> [GOAL OF THE EXERCISE]
Every line in the entries that holds the word "users" counts toward the answer, which should be a single number.

> [INFORMATION SHOWN]
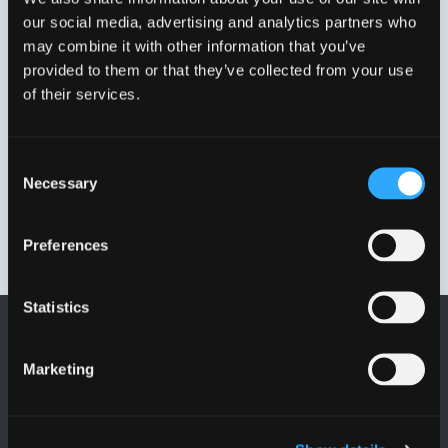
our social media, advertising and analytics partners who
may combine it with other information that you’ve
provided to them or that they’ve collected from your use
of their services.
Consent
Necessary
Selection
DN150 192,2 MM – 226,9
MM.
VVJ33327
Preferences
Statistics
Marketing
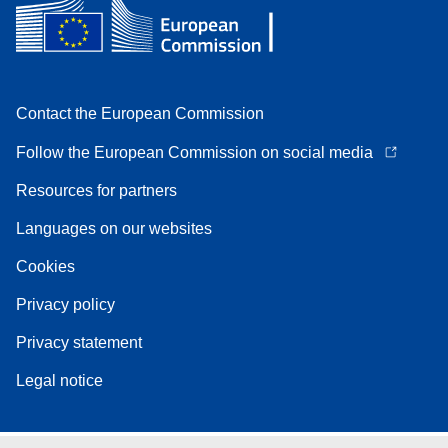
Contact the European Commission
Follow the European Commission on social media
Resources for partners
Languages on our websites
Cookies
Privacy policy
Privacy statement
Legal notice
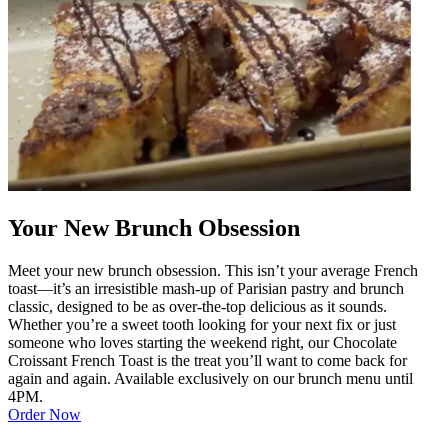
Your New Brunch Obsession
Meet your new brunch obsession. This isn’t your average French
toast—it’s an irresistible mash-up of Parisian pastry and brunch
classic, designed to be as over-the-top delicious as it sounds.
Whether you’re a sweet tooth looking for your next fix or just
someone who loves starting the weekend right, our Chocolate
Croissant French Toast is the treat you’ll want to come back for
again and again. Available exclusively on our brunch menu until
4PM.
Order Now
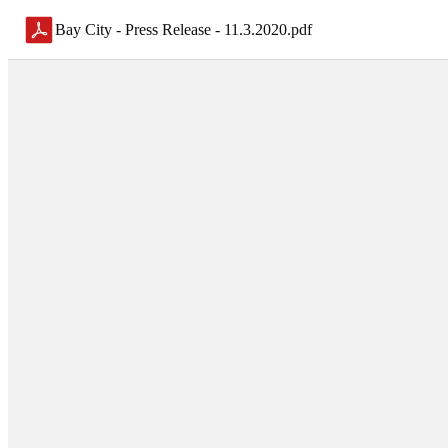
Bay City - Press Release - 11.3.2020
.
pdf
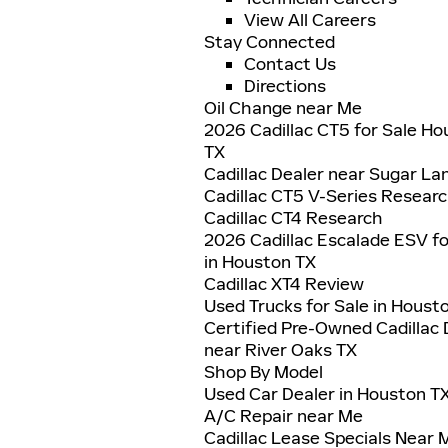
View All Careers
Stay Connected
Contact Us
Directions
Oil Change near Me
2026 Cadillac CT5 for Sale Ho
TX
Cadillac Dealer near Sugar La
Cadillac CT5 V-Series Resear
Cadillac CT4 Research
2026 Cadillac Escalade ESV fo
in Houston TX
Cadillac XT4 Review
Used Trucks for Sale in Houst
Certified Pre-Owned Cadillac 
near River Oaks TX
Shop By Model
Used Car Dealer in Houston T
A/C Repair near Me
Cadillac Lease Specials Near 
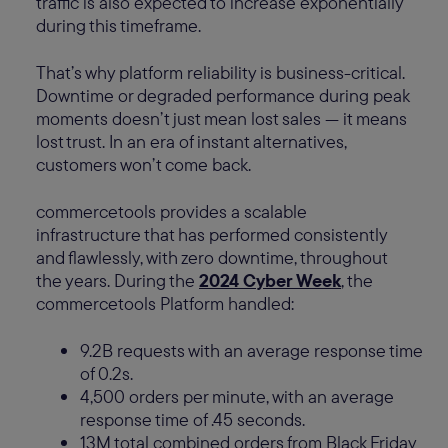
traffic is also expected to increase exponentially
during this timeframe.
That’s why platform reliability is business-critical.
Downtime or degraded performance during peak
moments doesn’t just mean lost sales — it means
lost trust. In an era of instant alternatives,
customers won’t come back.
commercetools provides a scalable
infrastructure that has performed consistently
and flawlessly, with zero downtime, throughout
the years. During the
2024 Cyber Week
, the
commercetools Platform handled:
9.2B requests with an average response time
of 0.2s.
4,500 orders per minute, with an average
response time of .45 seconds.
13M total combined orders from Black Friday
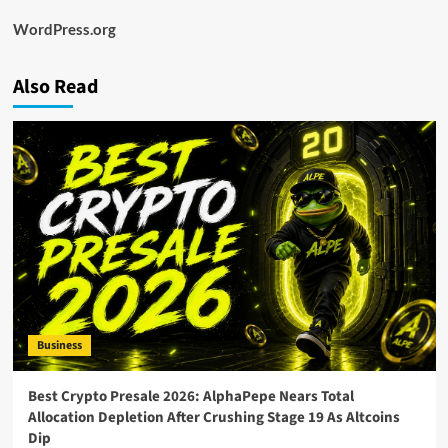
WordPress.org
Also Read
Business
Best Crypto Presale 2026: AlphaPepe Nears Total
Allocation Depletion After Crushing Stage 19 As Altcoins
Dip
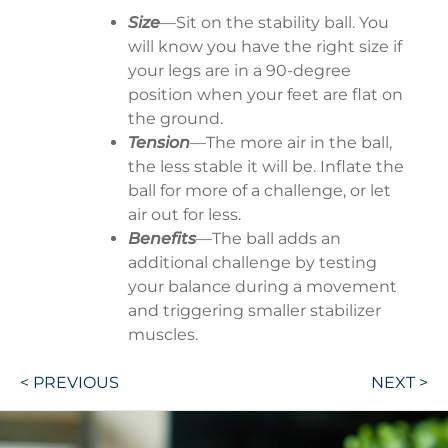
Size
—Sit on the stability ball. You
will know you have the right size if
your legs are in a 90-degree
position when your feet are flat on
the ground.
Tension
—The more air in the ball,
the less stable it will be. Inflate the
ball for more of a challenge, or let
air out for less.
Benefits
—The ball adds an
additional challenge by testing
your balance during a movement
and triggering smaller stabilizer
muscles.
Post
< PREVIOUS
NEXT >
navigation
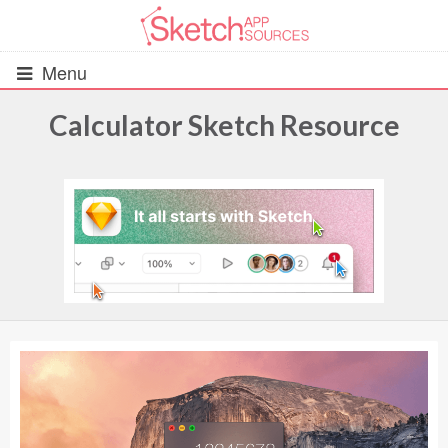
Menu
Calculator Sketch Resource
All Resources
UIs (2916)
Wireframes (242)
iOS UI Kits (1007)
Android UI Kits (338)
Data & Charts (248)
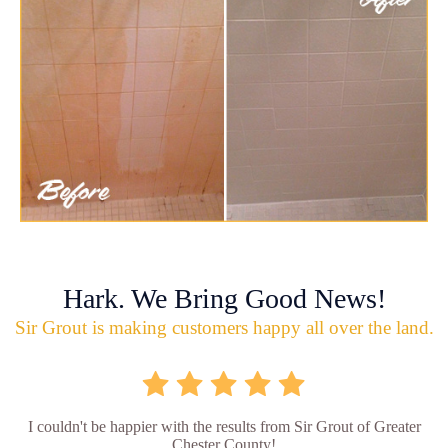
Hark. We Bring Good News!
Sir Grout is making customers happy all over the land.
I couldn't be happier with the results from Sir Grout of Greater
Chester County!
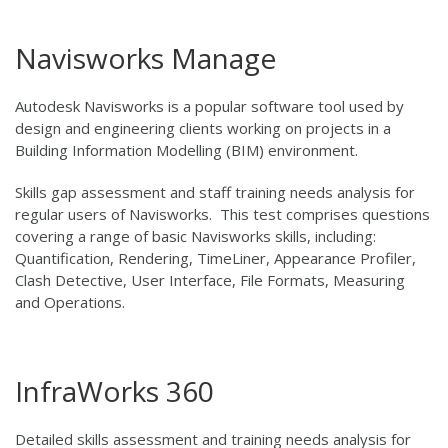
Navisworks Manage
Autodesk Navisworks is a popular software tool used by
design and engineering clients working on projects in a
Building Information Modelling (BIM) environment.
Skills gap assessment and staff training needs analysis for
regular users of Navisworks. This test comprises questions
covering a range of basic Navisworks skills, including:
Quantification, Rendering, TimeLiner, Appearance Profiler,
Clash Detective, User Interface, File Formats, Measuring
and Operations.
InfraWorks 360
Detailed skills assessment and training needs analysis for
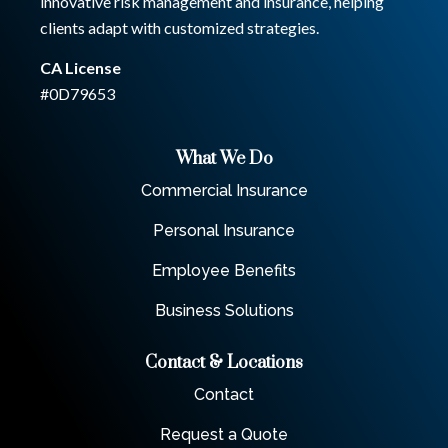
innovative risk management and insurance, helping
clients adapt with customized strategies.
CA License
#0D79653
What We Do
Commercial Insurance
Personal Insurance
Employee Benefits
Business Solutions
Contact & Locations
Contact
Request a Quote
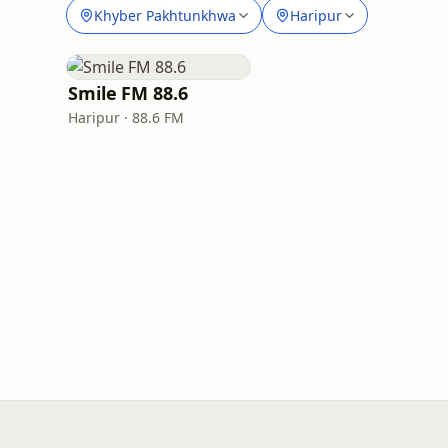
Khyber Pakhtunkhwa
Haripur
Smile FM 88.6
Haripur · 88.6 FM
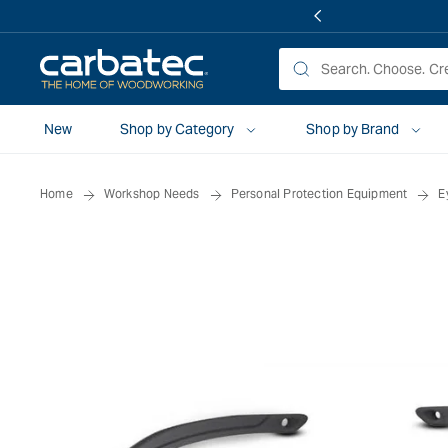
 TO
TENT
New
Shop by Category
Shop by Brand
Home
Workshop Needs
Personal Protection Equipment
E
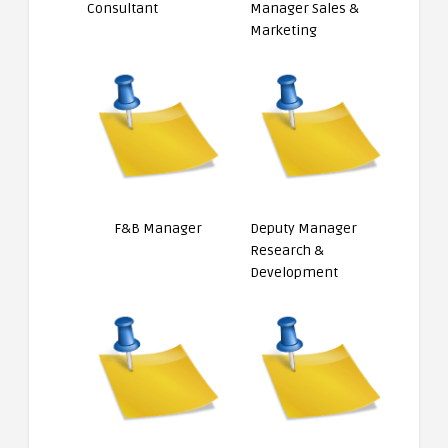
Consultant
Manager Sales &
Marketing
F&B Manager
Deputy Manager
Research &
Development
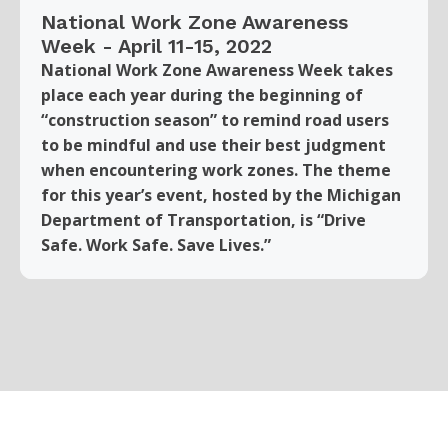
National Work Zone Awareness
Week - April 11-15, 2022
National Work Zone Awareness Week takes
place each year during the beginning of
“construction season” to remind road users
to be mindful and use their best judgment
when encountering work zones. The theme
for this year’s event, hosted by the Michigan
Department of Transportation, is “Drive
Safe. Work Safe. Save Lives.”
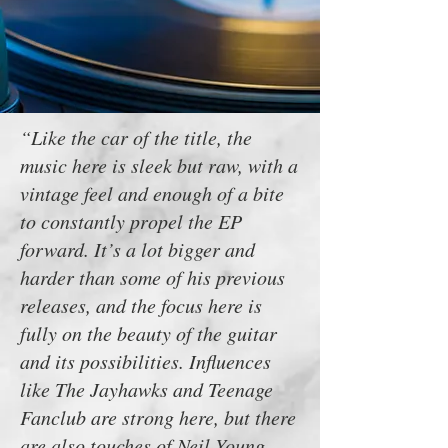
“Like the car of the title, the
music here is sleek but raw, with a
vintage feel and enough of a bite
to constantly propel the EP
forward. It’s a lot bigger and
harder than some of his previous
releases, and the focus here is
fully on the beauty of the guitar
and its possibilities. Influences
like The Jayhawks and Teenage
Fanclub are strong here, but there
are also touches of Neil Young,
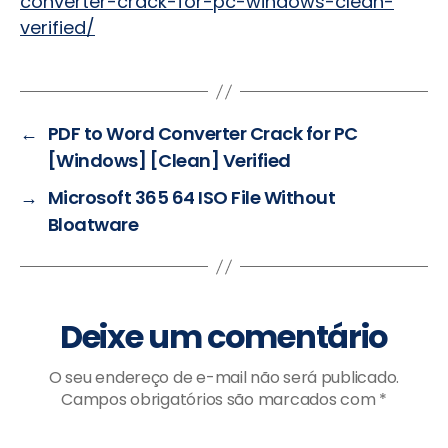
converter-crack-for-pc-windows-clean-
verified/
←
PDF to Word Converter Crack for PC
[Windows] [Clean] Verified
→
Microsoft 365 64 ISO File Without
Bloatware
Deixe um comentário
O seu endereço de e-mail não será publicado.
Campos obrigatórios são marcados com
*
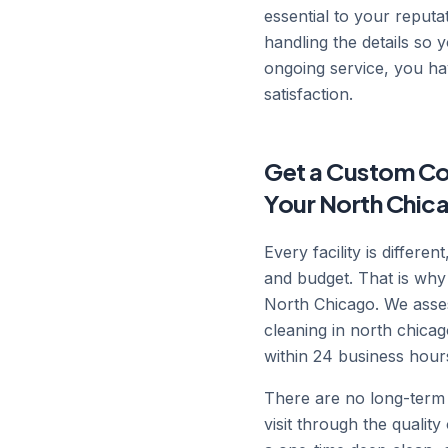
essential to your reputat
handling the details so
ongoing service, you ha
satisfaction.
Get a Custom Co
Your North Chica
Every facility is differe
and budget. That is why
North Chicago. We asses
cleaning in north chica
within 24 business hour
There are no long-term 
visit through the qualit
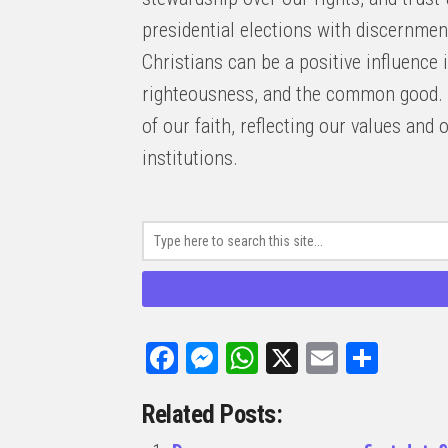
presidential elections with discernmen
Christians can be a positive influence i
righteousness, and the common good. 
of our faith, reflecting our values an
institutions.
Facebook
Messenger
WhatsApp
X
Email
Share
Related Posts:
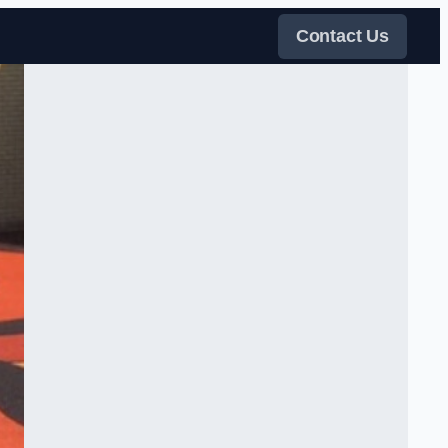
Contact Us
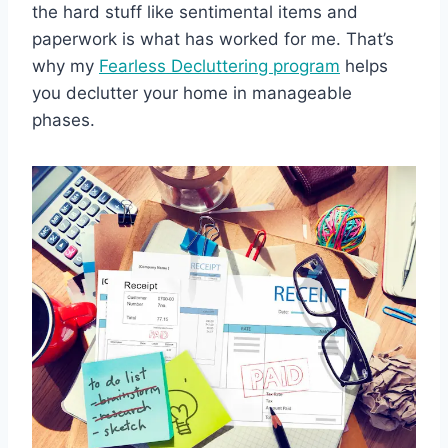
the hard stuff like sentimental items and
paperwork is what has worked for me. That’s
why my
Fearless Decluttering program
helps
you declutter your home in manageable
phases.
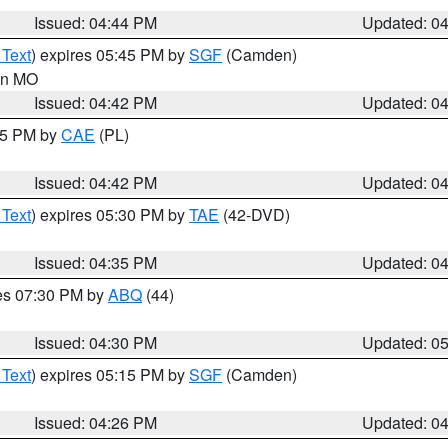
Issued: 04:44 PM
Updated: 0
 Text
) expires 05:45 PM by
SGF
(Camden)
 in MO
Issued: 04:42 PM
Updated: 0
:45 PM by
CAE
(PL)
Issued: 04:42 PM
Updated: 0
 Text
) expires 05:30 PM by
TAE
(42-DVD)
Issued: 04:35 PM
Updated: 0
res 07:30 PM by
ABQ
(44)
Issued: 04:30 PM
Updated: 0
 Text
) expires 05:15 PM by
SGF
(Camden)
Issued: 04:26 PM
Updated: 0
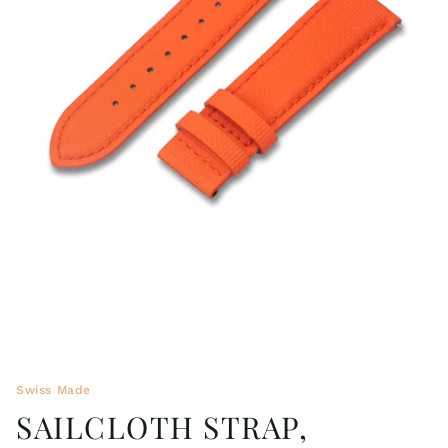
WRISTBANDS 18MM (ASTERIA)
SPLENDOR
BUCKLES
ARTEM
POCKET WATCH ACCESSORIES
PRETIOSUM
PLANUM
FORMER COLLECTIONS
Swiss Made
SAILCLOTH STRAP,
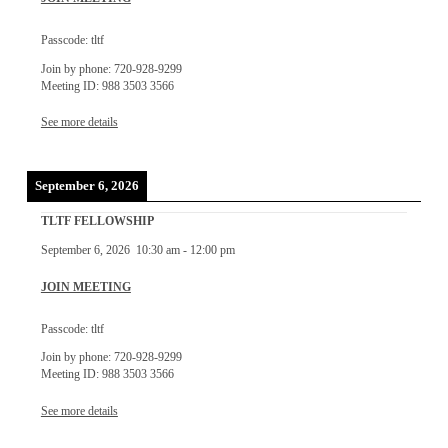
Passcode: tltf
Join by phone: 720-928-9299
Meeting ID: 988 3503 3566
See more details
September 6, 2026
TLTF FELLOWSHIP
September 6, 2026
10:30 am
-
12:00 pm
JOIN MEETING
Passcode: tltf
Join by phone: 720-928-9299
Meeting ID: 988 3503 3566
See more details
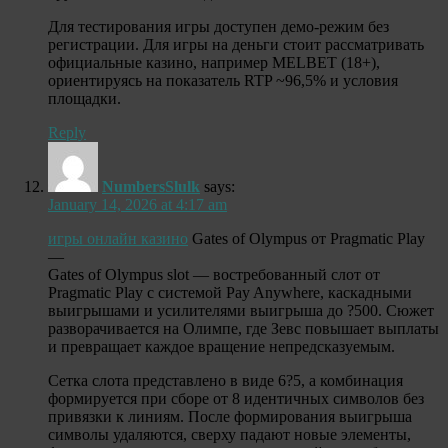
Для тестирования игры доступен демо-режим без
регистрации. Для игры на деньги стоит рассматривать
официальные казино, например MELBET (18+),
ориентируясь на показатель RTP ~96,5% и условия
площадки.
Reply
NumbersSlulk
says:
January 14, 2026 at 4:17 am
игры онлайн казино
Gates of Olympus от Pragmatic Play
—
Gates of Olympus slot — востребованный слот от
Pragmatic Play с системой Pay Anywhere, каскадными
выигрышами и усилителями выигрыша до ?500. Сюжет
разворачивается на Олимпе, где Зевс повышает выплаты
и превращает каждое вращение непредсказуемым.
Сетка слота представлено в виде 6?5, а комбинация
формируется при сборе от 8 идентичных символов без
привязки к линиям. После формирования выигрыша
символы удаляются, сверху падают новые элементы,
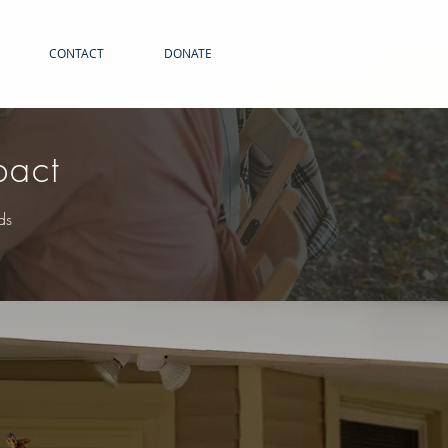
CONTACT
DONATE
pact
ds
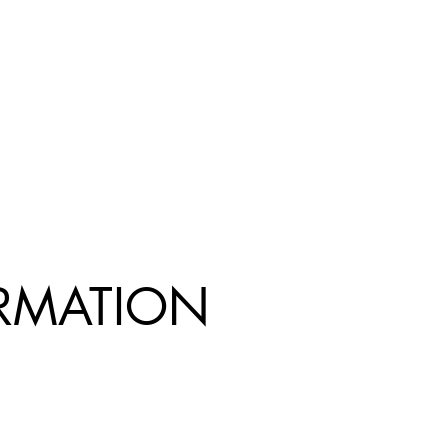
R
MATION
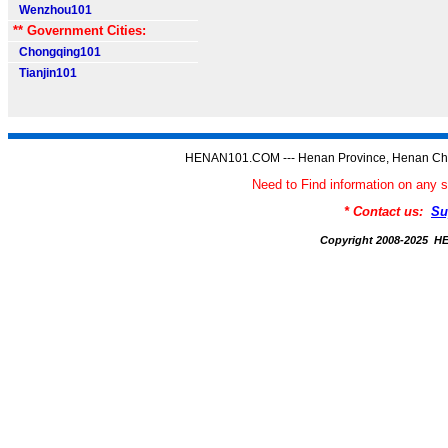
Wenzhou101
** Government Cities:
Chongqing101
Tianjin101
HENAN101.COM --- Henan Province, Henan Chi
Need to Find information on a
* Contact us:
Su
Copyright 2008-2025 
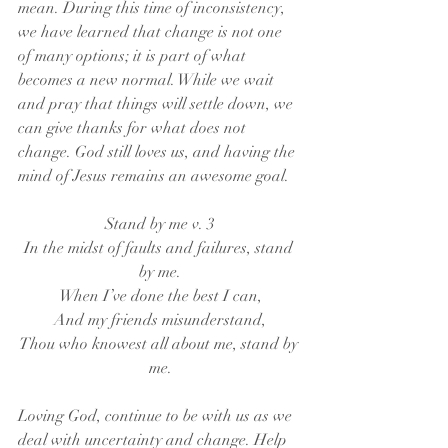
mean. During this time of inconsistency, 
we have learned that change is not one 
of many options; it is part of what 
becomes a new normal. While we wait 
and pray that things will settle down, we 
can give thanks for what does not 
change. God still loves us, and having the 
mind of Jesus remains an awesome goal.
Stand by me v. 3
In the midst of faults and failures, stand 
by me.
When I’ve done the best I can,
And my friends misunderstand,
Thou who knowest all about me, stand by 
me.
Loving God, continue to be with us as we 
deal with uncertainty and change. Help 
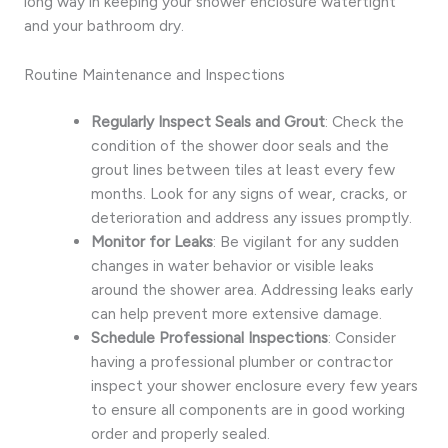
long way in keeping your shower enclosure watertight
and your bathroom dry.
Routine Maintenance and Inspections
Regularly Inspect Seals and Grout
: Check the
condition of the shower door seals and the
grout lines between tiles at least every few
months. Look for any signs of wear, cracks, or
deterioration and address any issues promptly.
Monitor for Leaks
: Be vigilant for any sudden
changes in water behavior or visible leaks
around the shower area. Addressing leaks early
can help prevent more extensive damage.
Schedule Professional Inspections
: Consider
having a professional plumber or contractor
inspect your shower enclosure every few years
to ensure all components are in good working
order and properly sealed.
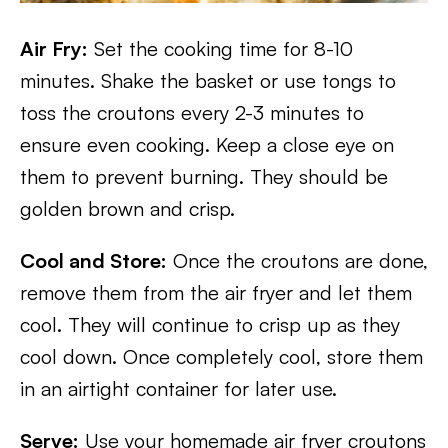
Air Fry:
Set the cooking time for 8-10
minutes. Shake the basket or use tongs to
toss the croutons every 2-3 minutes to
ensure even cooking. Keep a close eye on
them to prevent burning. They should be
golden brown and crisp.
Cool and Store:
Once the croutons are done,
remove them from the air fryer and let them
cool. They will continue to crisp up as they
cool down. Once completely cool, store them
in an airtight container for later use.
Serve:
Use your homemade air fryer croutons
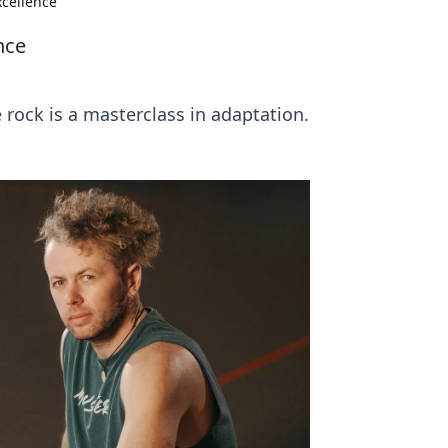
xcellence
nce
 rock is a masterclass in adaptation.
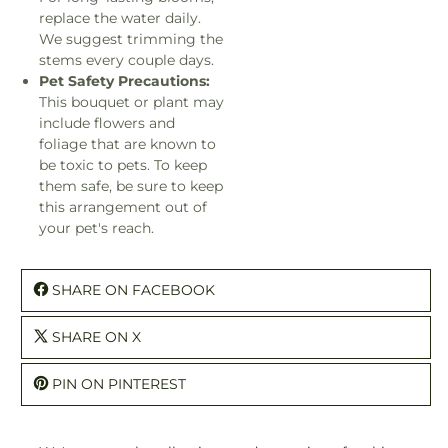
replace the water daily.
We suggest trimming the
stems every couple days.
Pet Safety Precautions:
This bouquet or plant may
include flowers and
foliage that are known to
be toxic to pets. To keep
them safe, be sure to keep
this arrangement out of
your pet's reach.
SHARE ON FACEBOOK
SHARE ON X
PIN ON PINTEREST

> [REPLY TO THE EXERCISE]
2